Structural Adjustment Programmes
From Macro to Maize

Interactions between macroeconomic policy and the agricultural sector are particularly important to developing economies, whose agricultural sectors account for major shares of economic activity and income. Moreover, the effects of liberalizing agricultural trade on income distribution have potentially significant implications for the political economy of reform. Papers presented at a joint conference organized by CEPR and the OECD Development Centre in Paris on 22/23 April analysed interactions among trade, macroeconomic and sectoral policies, with particular emphases on the sequencing of reforms, their impact on agriculture and their implications for world trade patterns. The conference the first joint meeting between the OECD and CEPR was organized by Ian Goldin, Programme Head at the OECD Development Centre, and L Alan Winters, Co- Director of CEPR's International Trade programme. Financial support for the conference was provided by the OECD Development Centre.

Sectoral Policies

Kym Anderson (GATT) opened the conference with a paper on `International Dimensions of the Political Economy of Agricultural Policy'. According to the neoclassical political economy approach, `poor' countries switch from taxing to subsidizing agriculture as their economies develop, which suggests that protectionism will increase over time. Anderson argued that international factors, such as US and East European pressures on the European Community to open up its agricultural market and the increased budgetary costs of the Common Agricultural Policy entailed by any expansion of its membership, will modify this bleak outlook. Growing understanding of the financial and environmental costs of agricultural protectionism and the potential benefits from liberalization may also turn policy-makers against protectionism. On the other hand, food safety and other environmental concerns may lead to an increase in non-tariff barriers to trade.

David Blandford (OECD) criticized Anderson for over-simplifying the political economy approach. Many poor countries encourage the import-substituting parts of their agricultural sectors, and certain industrialized countries such as Australia and New Zealand discriminate against agriculture relative to industry. Increased pressure on governments to reduce the budgetary costs of protection may not induce measures to increase transparency and efficiency.

In a paper on `Infrastructure, Relative Prices and Agricultural Adjustment', Riccardo Faini (Università di Brescia and CEPR) developed a model in which countries' participation in World Bank/IMF programmes is endogenous in order to assess the overall impact of adjustment lending. His results confirmed earlier findings that these programmes appear to raise agricultural growth and reduce investment in agriculture but exert no significant impact on economic growth or the current account. Faini then used an indirectly estimated revenue function distinguishing agricultural, industrial and services sectors and labour, private and public capital to assess the contributions of price and non-price determinants (such as infrastructure) to the observed growth of agricultural production. Both price factors and the availability of infrastructure influenced the agricultural sector's performance significantly, but industry was more responsive than agriculture to public investment.

Paul Seabright (Churchill College, Cambridge, and CEPR) suggested that taking account of adjustment programmes' duration, their policy content and the extent of their implementation might improve the model's performance. He also noted that public investment appeared to be more effective than private investment in the agricultural sector, while Christian Morrisson (OECD) noted that the OECD Development Centre's case-studies on agriculture in Malaysia and India had found substantial time-lags between infrastructural investment and supply responses.

Collected material
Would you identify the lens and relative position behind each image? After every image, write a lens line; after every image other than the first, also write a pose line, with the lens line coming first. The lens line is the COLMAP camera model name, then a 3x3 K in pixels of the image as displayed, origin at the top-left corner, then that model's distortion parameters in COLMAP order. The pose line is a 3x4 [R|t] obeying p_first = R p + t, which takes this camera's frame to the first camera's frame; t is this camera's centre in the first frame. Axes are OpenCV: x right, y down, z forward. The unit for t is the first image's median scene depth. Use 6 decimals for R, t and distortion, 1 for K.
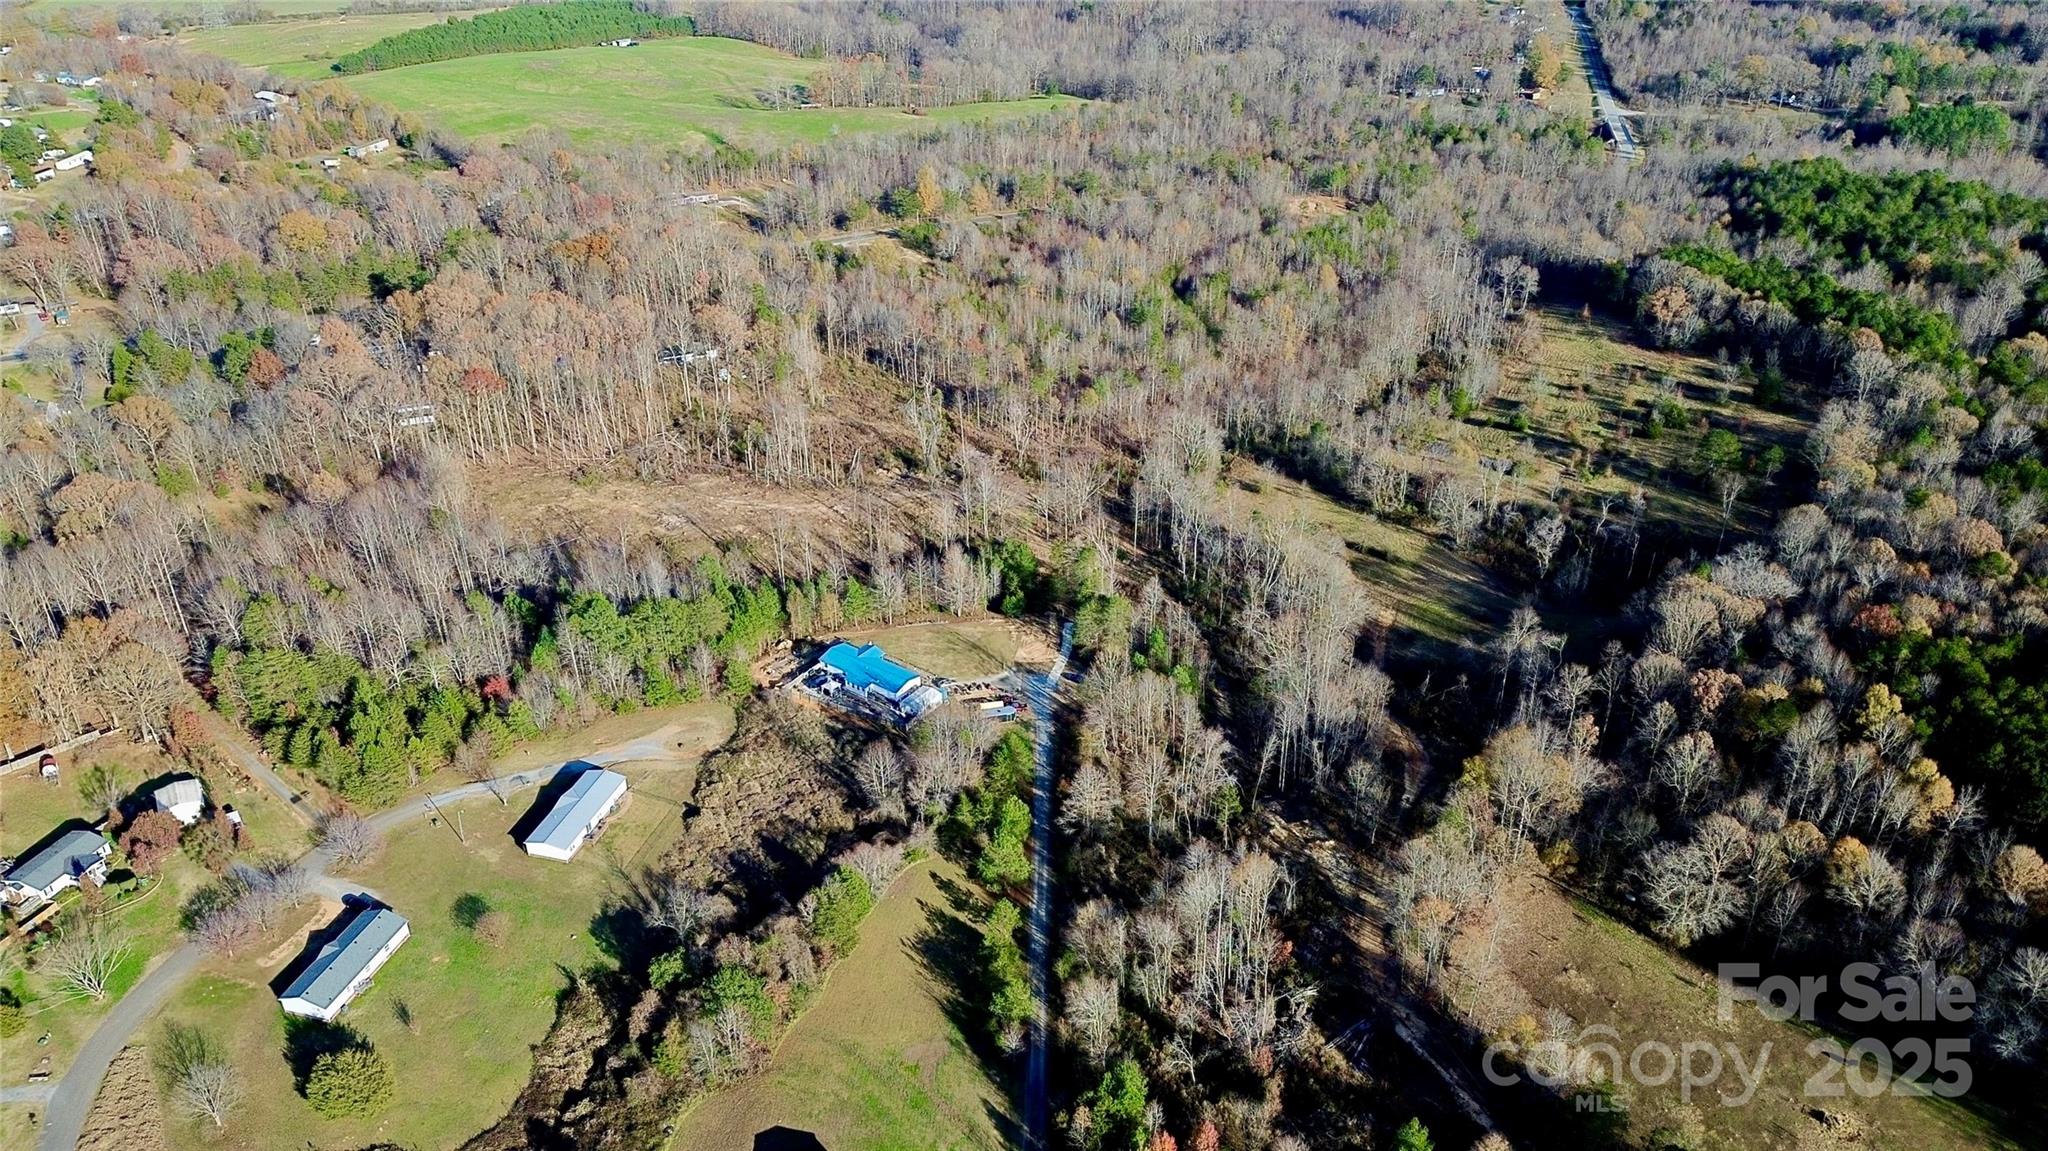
lens RADIAL K [[1469.5, 0, 1024.0], [0, 1469.5, 575.5], [0, 0, 1]] dist [0.091352, -0.089030]
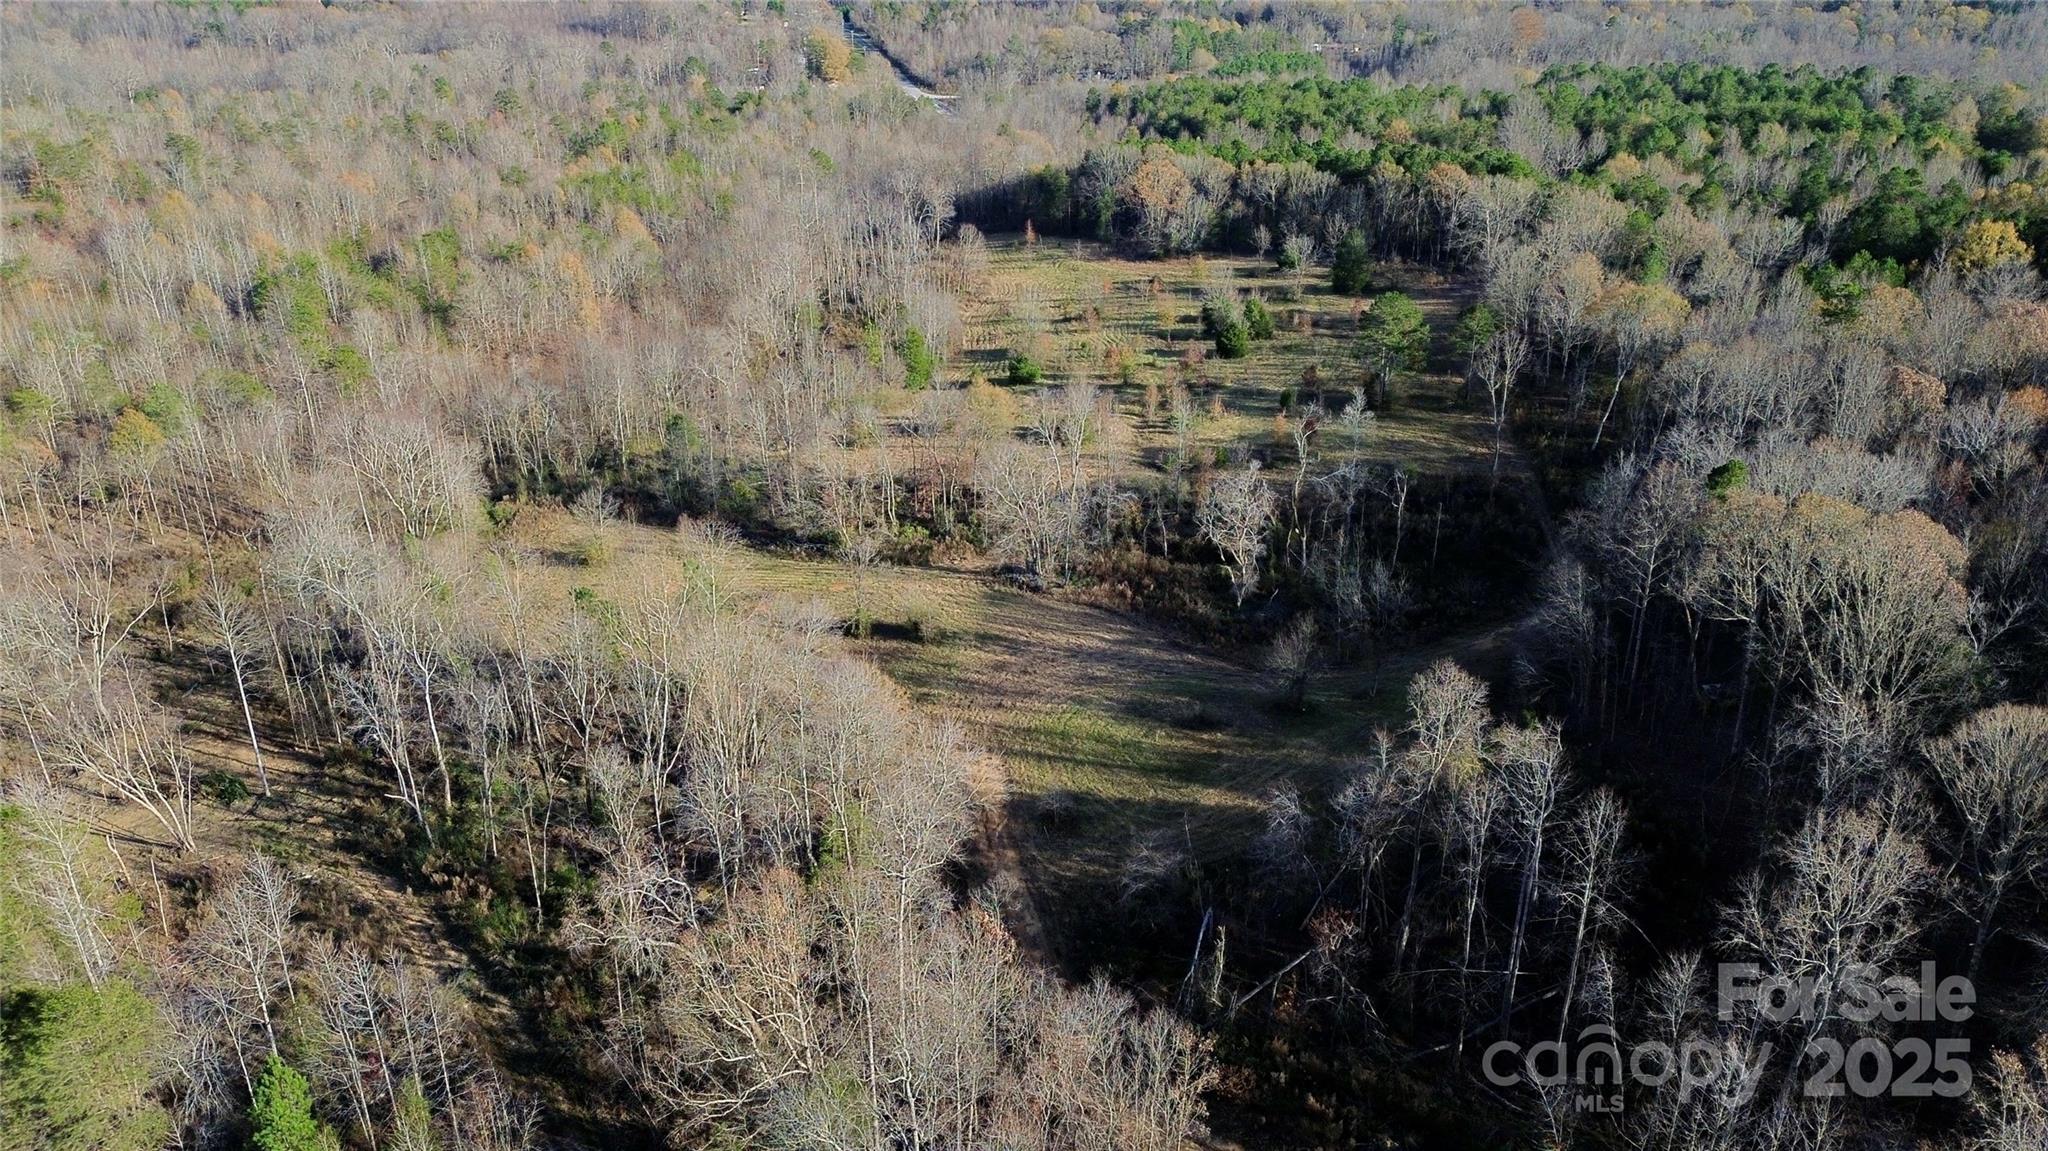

Work to be completed
Continue the conference report on structural adjustment and agriculture from the point where it stops. The material has no connection to the conference report on structural adjustment and agriculture.

Answer space
Santiago Levy (Boston University) then presented his joint paper with Sweder van Wijnbergen on `Agricultural Adjustment and the Mexico-USA Free Trade Agreement'. This assessed the impact of liberalization on Mexico's relatively protected agricultural sector: its employment and wages, income transfers among six household types, and aggregate efficiency and welfare, under various assumptions concerning government intervention and migration. Liberalizing the maize market with full government compensation for welfare losses realized considerable efficiency gains, which more than doubled once allowance was made for migration. Without compensation, owners of irrigated land gain, while other rural households lose, but migration mitigates these effects; urban households also suffer but to a lesser extent. Introducing rural employment and urban transfer programmes greatly reduces and in some cases reverses these effects; moreover the government's revenue gains from liberalizing maize trade more than offset its costs to the public budget. Including other grains and the abolition of US tariffs on fruit and vegetables presented a more varied picture: government revenue generally increased, allowing compensation programmes to be targeted on the net losers.

Peter Lloyd (Melbourne University) questioned whether the small country assumption applied to Mexico and suggested incorporating the US-Canada FTA, since the current negotiations are trilateral. Gerard Adams (University of Pennsylvania) suggested considering the impact of US foreign direct investment in Mexico and extending the analysis of the industrial sector, while several participants criticized the assumption that migration costs are exogenous and fixed.

Exchange Rate Reform

In a paper on `Exchange Reforms, Supply Response, and Inflation in Africa', Ajay Chhibber (World Bank) estimated the responses of export supply and total agricultural supply (controlling for manufactured goods' availability in rural areas) to real devaluations, which were positive in both cases. He developed a model of inflationary responses to nominal devaluations to determine for African economies the contributions of imported and `domestic' inflation and to divide the latter into cost-push and wage/demand-pull effects and those stemming from the deregulation of prices.

Chhibber found that devaluation initially leads to cost-push inflation, while its second-round effects depend on the financing of the budget deficit, the availability of external financing and the response of exports. The concerns of the UN Economic Commission for Africa about structural adjustment programmes are legitimate but do not reverse the conventional wisdom: the extent of exchange rate misalignment, loss of markets to Asian competitors and the development of parallel markets leave African economies no choice but to pursue exchange rate reform programmes.

Jean-Paul Azam (Université de Clermont-Ferrand) argued that for countries with dual or multiple exchange rates, a devaluation of the official rate can affect the parallel rate if exporters switch to the official market or the expectation of future devaluations leads to capital outflows. He attributed Ghana's low inflation during its devaluation to the inflows of refugees into the agricultural sector and the availability of external finance to subsidize imports. In Madagascar, in contrast, with no significant external finance, successive devaluations destroyed the purchasing power of monetary assets with severe consequences for certain social groups.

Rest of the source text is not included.